- Type: Protestant
- Classification: Holiness Pentecostalism
- Origin: 1886

= The (Original) Church of God =

The (Original) Church of God is a Holiness Pentecostal Christian denomination located mostly in the Southeastern United States. Its origins can be traced to a small meeting of Christians at the Barney Creek Meeting House in Monroe County, Tennessee in 1886. This church is often denominated the Church of God (Chattanooga, Tennessee) to distinguish it from other related Church of God bodies, but the church's designation for itself is The (Original) Church of God, Inc. Offices and a publishing house are located in Chattanooga, Tennessee and Pulaski, Tennessee.

==History==
The (Original) Church of God shares a common origin and history with the Church of God (Cleveland) and several other Christian bodies named Church of God. The (Original) Church of God, Inc. came into being in 1917, when the Church of God in Chattanooga, Tennessee, led by Joseph L. Scott, separated from the Cleveland-based church. This body's use of Original in parentheses reflects the belief that it is true to the original faith, purpose and practice of the Church of God movement. The church incorporated in 1922. Ridgedale Theological Seminary was founded in 1925.

==Beliefs==
Five ordinances are recognized: baptism by immersion, biblical church government, the Lord's Supper, feet washing and tithing. Other beliefs include the need for repentance, justification & regeneration for salvation, the teaching on sanctification, divine healing, and speaking in tongues as the evidence of the baptism of the Holy Spirit.

==Structure==
In 2014, the (Original) Church of God had a membership of over 500 in 14 congregations. The (Original) Church of God has around 40 ordained ministers. Churches are located mainly in the east and south-central United States, such as Tennessee, Alabama, Arkansas, Virginia, and West Virginia. They also have several churches and ministers located in the Philippines, Liberia and India. The (Original) Church of God owns a campground in Van Leer, Tennessee called Camp Ridgedale and publishes a bi-monthly magazine called The Messenger.
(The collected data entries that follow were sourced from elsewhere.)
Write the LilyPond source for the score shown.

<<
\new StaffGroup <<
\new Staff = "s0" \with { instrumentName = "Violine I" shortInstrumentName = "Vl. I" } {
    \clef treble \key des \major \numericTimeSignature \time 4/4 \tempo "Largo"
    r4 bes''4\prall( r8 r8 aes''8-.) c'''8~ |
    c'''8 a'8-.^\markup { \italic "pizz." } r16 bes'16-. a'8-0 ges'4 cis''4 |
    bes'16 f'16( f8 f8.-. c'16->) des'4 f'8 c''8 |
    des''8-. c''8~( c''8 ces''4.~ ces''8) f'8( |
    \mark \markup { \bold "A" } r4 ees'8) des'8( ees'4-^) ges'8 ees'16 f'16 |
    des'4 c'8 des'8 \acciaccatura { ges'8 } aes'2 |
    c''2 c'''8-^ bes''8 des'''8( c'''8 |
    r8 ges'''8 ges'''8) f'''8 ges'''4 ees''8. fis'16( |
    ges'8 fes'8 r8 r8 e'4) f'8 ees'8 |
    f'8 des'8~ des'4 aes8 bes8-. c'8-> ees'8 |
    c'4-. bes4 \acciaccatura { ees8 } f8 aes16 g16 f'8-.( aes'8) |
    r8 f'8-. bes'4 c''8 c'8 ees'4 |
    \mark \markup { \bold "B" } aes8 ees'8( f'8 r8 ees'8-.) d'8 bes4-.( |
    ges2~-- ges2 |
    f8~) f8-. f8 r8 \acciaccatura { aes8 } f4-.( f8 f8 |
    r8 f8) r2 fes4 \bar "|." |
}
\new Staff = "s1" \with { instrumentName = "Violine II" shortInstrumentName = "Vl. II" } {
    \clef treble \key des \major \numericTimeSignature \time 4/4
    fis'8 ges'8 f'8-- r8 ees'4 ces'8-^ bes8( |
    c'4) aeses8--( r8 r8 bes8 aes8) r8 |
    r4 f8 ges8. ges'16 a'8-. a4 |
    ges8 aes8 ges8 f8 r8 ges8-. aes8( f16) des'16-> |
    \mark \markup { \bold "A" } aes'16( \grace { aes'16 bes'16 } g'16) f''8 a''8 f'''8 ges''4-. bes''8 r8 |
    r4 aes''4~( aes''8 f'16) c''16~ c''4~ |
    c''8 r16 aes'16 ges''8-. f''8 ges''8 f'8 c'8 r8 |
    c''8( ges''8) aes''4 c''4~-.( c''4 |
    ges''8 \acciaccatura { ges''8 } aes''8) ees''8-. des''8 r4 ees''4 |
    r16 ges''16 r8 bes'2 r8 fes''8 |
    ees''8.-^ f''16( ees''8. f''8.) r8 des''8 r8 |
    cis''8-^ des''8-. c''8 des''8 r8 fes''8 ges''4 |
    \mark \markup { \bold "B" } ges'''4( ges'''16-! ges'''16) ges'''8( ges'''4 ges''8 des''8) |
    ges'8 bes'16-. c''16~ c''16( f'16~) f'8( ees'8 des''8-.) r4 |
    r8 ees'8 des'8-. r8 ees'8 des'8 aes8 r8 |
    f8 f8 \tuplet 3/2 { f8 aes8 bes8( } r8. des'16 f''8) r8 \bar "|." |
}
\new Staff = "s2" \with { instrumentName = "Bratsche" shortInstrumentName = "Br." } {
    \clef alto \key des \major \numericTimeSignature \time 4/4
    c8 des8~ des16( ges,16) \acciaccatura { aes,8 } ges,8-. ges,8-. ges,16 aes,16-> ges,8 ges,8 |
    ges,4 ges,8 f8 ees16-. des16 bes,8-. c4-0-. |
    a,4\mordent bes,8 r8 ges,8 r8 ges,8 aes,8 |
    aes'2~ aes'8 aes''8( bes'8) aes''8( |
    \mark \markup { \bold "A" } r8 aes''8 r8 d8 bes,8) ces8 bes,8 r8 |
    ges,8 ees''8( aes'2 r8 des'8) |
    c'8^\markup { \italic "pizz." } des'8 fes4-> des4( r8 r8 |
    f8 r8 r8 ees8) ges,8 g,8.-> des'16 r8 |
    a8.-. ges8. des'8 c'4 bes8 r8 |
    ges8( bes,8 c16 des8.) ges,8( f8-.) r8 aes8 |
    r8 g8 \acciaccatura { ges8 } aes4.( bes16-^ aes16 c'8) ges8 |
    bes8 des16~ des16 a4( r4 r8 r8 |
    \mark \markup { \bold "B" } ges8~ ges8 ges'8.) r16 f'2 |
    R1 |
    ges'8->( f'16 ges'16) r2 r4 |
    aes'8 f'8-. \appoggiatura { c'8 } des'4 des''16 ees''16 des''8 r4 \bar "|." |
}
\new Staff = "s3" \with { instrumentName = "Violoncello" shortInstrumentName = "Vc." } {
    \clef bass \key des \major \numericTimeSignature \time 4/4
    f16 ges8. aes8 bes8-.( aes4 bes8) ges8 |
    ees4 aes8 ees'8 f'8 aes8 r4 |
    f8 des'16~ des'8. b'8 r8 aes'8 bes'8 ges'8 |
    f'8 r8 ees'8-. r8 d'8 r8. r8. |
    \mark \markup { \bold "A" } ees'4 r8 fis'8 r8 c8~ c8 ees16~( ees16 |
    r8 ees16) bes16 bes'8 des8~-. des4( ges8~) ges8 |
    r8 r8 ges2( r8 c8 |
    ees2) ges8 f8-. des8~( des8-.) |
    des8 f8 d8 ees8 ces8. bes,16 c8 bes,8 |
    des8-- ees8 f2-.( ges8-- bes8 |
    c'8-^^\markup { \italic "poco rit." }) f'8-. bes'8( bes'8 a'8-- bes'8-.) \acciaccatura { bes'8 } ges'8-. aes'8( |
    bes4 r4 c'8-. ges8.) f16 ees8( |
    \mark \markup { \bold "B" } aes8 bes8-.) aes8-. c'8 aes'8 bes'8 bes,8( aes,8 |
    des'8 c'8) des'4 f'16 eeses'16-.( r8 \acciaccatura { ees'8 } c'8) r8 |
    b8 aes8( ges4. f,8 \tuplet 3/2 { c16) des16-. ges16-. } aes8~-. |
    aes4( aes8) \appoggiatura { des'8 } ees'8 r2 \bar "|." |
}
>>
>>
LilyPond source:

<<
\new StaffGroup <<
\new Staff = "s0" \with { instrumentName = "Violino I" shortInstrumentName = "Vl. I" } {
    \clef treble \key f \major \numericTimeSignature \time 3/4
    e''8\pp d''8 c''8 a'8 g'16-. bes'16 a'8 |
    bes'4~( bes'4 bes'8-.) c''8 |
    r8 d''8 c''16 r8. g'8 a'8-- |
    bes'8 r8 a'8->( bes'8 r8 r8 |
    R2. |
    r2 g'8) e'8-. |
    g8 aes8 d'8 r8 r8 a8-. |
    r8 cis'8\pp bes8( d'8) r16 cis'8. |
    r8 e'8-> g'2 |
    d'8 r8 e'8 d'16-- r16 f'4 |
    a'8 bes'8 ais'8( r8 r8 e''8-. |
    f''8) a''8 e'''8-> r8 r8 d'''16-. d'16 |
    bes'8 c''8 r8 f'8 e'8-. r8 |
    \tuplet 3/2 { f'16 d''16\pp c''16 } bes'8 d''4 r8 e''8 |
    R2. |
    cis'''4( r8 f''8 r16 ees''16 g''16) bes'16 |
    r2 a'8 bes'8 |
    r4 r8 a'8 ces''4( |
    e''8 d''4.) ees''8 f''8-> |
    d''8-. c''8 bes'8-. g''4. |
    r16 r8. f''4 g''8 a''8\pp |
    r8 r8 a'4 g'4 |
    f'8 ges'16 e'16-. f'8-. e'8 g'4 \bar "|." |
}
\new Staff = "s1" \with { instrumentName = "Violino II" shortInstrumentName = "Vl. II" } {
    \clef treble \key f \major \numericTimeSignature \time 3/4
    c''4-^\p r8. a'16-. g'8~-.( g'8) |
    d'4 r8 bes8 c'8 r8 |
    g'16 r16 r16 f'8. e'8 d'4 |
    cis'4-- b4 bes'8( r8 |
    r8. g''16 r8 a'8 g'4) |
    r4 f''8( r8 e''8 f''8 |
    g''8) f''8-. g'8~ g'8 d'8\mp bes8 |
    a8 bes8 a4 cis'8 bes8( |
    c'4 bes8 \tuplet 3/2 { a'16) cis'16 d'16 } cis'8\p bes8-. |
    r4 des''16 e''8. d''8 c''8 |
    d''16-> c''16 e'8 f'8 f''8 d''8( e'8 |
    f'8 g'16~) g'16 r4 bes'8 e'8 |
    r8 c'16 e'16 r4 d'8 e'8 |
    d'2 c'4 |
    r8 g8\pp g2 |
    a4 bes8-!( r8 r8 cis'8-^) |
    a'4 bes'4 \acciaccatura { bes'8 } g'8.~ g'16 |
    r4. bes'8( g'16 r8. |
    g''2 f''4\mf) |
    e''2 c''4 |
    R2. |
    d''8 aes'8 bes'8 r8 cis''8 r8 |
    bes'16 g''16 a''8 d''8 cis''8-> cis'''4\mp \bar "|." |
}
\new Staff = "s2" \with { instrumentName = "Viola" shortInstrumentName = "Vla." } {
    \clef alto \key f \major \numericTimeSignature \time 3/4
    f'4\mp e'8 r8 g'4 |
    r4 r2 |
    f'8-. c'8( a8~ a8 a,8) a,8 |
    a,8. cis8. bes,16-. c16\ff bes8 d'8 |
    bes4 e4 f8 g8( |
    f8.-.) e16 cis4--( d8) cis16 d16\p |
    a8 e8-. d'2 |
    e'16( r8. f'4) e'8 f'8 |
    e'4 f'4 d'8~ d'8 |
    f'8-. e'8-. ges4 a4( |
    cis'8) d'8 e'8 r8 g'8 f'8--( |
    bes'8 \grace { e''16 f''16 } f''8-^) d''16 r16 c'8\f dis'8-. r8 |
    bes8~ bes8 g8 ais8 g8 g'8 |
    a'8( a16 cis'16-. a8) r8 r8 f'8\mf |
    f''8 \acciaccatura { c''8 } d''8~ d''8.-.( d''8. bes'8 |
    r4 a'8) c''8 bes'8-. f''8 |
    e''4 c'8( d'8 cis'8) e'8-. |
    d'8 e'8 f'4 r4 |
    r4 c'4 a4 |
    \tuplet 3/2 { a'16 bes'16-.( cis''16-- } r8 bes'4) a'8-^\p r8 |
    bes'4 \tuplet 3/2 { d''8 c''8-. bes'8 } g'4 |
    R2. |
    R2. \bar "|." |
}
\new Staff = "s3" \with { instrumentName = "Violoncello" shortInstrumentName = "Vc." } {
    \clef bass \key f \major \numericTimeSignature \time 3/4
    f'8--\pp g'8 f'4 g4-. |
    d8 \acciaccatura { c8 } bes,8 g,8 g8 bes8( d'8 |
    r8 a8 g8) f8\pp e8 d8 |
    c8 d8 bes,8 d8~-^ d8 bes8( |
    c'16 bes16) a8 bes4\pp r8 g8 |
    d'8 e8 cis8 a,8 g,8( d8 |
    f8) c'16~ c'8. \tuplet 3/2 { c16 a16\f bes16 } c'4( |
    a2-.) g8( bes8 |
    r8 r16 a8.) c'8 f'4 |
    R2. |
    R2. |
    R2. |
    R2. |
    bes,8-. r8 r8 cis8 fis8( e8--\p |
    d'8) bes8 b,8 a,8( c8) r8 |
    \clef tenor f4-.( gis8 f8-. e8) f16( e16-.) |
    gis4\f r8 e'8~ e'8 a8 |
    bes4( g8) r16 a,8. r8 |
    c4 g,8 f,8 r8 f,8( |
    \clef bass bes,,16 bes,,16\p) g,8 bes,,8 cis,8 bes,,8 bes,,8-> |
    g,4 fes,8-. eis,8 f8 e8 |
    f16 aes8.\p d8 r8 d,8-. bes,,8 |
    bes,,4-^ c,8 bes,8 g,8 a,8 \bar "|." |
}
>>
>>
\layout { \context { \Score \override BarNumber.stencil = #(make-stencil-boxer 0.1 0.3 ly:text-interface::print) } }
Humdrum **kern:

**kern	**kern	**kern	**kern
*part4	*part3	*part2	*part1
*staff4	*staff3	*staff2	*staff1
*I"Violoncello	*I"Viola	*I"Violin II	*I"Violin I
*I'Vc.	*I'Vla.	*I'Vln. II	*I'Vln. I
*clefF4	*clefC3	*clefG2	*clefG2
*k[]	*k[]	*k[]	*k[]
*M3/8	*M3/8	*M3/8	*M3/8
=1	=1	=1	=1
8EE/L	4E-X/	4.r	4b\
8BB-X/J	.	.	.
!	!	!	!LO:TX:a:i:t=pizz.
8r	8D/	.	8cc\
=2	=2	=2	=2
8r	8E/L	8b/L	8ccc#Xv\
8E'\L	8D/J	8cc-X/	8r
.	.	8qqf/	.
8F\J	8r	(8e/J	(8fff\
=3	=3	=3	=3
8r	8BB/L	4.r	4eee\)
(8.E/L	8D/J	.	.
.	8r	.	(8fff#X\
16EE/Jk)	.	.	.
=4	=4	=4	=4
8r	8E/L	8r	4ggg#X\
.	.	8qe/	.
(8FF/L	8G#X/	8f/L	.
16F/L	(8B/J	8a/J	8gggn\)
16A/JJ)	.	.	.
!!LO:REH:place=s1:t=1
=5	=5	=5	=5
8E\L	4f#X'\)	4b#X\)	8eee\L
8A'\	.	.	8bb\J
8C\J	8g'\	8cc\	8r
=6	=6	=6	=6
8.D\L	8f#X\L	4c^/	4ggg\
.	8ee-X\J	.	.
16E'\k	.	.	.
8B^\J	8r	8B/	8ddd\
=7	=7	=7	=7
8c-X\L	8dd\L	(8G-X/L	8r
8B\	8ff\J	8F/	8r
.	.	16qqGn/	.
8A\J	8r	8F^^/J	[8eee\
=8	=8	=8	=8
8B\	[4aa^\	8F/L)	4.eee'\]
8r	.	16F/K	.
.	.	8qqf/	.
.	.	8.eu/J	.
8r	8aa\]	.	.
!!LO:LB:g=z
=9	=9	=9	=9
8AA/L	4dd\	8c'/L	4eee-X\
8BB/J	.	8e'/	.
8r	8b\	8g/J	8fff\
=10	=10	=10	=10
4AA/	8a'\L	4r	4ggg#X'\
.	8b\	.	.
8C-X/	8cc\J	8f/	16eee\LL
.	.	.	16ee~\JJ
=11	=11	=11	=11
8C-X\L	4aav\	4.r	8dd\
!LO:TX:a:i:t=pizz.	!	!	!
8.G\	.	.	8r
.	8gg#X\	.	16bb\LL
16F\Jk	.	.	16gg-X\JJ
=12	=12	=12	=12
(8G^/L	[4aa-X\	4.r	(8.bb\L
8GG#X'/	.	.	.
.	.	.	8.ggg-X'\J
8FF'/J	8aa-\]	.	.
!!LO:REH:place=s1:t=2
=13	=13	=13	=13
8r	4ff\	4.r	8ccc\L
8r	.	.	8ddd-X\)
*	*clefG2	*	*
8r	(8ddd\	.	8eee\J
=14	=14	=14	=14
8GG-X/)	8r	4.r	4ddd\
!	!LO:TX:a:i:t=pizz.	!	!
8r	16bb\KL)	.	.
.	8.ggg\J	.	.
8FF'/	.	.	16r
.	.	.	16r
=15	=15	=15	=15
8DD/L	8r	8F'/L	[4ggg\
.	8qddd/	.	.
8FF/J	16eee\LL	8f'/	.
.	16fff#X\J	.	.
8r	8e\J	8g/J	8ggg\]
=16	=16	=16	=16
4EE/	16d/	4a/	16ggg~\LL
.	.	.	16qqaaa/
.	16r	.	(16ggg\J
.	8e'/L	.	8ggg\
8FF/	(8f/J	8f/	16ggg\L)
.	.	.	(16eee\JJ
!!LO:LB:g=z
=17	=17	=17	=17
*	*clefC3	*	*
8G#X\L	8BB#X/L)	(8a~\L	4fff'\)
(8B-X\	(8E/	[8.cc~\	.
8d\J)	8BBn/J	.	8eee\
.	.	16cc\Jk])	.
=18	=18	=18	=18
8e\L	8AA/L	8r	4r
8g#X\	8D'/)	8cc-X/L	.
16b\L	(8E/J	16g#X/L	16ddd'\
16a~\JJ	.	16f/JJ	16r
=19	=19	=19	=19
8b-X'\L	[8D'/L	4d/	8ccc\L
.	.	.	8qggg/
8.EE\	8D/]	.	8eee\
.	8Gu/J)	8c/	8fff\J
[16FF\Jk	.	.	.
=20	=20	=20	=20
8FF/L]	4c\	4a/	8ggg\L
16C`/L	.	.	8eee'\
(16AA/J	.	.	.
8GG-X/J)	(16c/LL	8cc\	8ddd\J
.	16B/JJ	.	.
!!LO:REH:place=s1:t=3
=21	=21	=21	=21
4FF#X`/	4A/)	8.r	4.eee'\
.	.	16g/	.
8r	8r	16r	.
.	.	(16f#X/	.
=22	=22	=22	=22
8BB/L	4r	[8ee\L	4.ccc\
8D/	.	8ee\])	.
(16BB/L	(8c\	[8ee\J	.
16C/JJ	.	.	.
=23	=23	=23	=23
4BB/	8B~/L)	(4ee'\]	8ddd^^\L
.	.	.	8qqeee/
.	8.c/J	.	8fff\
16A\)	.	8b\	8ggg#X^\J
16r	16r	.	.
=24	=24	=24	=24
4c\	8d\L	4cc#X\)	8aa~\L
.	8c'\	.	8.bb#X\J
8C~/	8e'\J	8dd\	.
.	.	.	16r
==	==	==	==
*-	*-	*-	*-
The (Original) Church of God is governed by a Board of Bishops and led by a General Overseer. The current general overseer is Bishop James (Randy) Taylor. 255 Bailey Lane, Pulaski, TN 38478. The church has been updating its bylaws and beliefs, the beliefs.

In 1993, the (Original) Church of God had a membership of over 18,000 in 70 congregations. The (Original) Church of God has around 50 ordained ministers. Churches are located mainly in the east and south-central United States, such as Tennessee, Kentucky, Alabama, Arkansas, Virginia, and West Virginia. They also have several churches and ministers located in the Philippines, Liberia, and India. The (Original) Church of God owns a campground in Van Leer, Tennessee and publishes a bi-monthly magazine called The Messenger.